Die Ducks sind erwartungsgemäß Anwärter auf den Stanley Cup. Sie wurden zusammen gestellt, das zu erreichen und sie sind in den letzten drei Jahren an der Aufgabe gewachsen: Erste Runde, zweite Runde, dritte Runde. Eine weitere 3-2 Serien Führung und Spiel 7 verloren, wieder in der ersten Runde, wäre ein Desaster.

"Nichts muss gesagt werden“, sagte Kapitän Ryan Getzlaf, einer der Ducks, der bei jeder der drei Niederlagen in den vergangenen drei Jahren dabei war. "Wir müssen raus gehen und es tun. Es gibt keine großen Ansprachen oder sonst irgendwas wenn es ein Spiel 7 gibt. Jeder weiß, was er tun sollte und wir müssen raus gehen und besser zuschlagen als die andere Gruppe.“

Das Schöne daran ist, wie es immer ist, dass es nach sechs Spielen keine Vorahnung gibt was uns erwartet. Ein großartiges Spiel? Ein glückliches Tor? Ein Starspieler? Einer aus dem hinteren Glied?

Frederik Andersen kam auf 3-0 mit 96,6 Prozent Fangquote in dieser Serie seitdem er das Tor für Anaheim übernommen hatte. Er sah auch am Montag gut aus.

Trotzdem verlor er.

Zur selben Zeit hat Rinne elf Tore in drei Spielen zugelassen und kam auf 88,9 Prozent Fangquote in dieser Serie und er kam zurück, indem er nur ein Tor erlaubte und einen großartigen Save gegen Ducks Rechtsaußen Corey Perry spät im dritten Drittel zeigte. Wer macht den Unterschied in Spiel 7? Wer weiß?

Ducks Center Ryan Kesler hat Predators Center Ryan Johansen die meiste Zeit der Serie zugedeckt, indem er gegen ihn zu Hause als auch auswärts angetreten ist. Aber in einem seltenen Moment, als Kesler gegen ihn am Montag gefehlt hatte, nutzte Johansen die Gelegenheit und startete zu einer 2 auf 1 Situation und bediente James Neal zu dem was am Ende das Siegtor werden sollte.
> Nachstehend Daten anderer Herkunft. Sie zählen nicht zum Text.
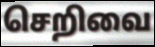
செறிவைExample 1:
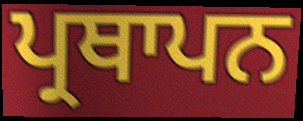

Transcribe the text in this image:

ਪ੍ਰਥਾਪਨ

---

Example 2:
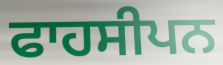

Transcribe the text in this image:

ਫਾਹਸੀਪਨ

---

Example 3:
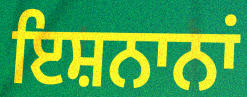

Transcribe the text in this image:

ਇਸ਼ਨਾਨਾਂ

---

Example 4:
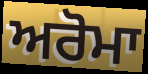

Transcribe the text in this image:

ਅਰੋਮਾ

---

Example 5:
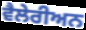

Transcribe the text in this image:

ਵੈਲੇਰੀਅਨ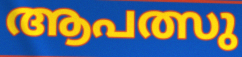
ആപത്സുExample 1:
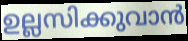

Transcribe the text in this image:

ഉല്ലസിക്കുവാൻ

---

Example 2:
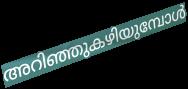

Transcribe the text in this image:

അറിഞ്ഞുകഴിയുമ്പോൾ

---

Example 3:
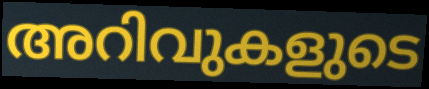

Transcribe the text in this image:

അറിവുകളുടെ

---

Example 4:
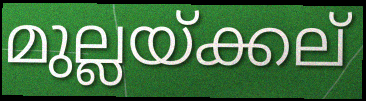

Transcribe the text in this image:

മുല്ലയ്ക്കല്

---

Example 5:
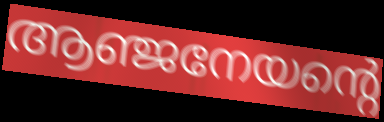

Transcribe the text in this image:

ആഞ്ജനേയന്റെ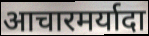
आचारमर्यादा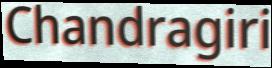
Chandragiri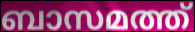
ബാസമത്ത്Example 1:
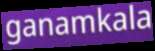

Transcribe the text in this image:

ganamkala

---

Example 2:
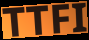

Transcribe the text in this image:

TTFI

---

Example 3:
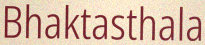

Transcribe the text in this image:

Bhaktasthala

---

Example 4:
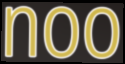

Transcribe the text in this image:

noo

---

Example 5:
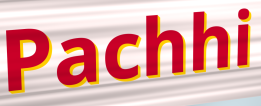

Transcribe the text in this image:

PachhiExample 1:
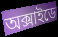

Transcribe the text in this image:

অক্সাইডে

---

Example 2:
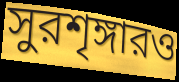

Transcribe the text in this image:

সুরশৃঙ্গারও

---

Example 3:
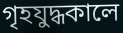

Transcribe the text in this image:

গৃহযুদ্ধকালে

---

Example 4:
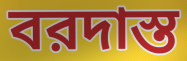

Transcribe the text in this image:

বরদাস্ত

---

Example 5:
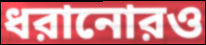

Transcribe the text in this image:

ধরানোরও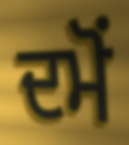
ਦਮੋਂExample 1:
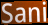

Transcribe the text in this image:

Sani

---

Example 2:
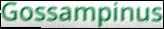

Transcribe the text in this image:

Gossampinus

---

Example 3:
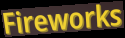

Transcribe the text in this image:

Fireworks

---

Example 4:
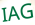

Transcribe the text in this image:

IAG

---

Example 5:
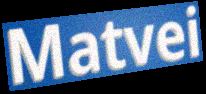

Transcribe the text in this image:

MatveiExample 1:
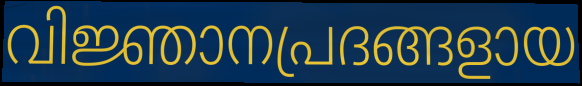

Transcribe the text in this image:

വിജ്ഞാനപ്രദങ്ങളായ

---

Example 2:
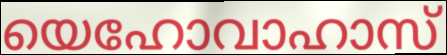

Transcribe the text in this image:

യെഹോവാഹാസ്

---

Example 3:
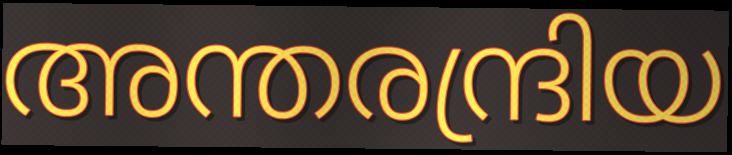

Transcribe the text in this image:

അന്തരന്ദ്രിയ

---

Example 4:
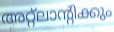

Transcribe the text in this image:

അറ്റ്ലാന്റിക്കും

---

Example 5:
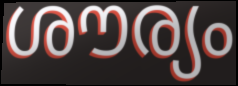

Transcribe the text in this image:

ശൗര്യം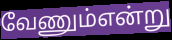
வேணும்என்று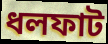
ধলফাটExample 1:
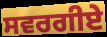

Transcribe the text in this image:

ਸਵਰਗੀਏ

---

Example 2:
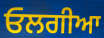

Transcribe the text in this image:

ਓਲਗੀਆ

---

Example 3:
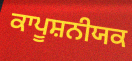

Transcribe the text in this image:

ਕਾਪੂਸ਼ਨੀਯਕ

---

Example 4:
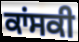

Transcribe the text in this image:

ਕਾਂਸਕੀ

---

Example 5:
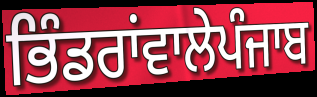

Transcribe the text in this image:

ਭਿੰਡਰਾਂਵਾਲੇਪੰਜਾਬ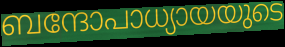
ബന്ദോപാധ്യായയുടെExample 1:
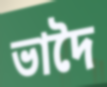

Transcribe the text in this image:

ভাদৈ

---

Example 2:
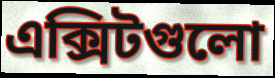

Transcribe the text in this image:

এক্সিটগুলো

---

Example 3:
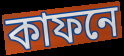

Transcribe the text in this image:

কাফনে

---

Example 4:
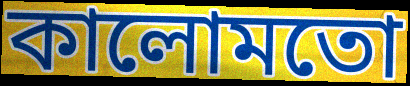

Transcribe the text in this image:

কালোমতো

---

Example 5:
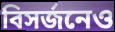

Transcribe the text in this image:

বিসর্জনেও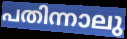
പതിന്നാലുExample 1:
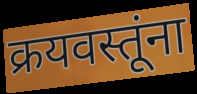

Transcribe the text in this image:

क्रयवस्तूंना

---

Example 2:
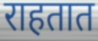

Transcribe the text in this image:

राहतात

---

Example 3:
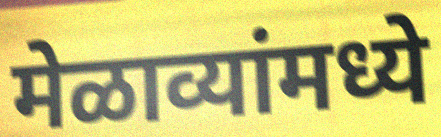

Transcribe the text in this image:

मेळाव्यांमध्ये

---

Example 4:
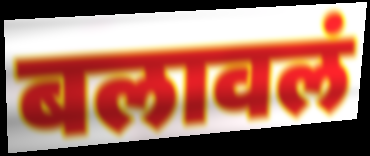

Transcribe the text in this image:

बलावलं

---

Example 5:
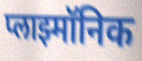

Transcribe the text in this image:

प्लाझ्मॉनिक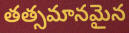
తత్సమానమైన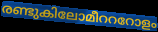
രണ്ടുകിലോമീറററോളംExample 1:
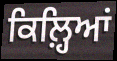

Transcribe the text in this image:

ਕਿਲ਼੍ਹਿਆਂ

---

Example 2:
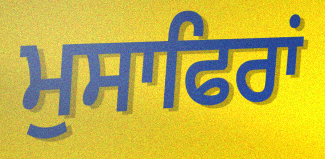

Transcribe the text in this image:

ਮੁਸਾਫਿਰਾਂ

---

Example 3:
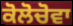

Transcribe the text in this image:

ਕੋਲੋਚੋਵਾ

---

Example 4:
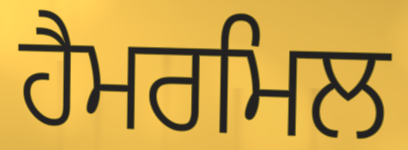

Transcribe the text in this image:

ਹੈਮਰਮਿਲ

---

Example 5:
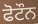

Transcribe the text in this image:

ਫੋਟੌਨ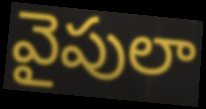
వైపులాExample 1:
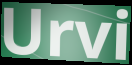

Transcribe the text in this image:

Urvi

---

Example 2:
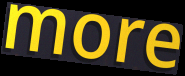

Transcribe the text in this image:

more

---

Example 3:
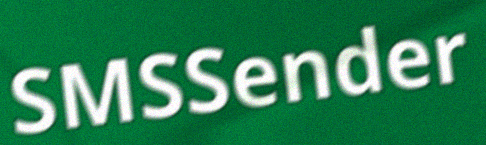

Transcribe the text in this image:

SMSSender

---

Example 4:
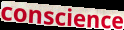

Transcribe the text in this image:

conscience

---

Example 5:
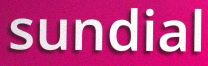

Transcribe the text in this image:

sundial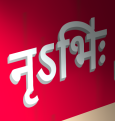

Wird er in Schlüsselmomenten in Spiel 7 ausbrechen können? Wird Kesler ihn erneut zudecken? Wird es etwas ausmachen?

Wird der Siegtreffer von jemanden wie Predators Verteidiger Mattias Ekholm kommen, der acht Tore in 82 Spielen der regulären Saison hatte und sein zweites in sechs Playoff Spielen am Montag erzielte, oder wird es jemand sein wie Perry, ein Rocket Richard Gewinner, der in dieser Serie noch nicht getroffen hat?

Das ist es worum es am Ende geht, Nashville.

Jetzt seid ihr an der Reihe.

"Sie sind großartige Fans", sagte Weber. "Ich bin sicher sie haben schon sehr viele Spiel 7 gesehen. Sie wissen, wie wichtig es ist, wie viel Spaß es macht. Es wird das erste unterhaltsame für diese Franchise und hoffentlich ist es ein gutes."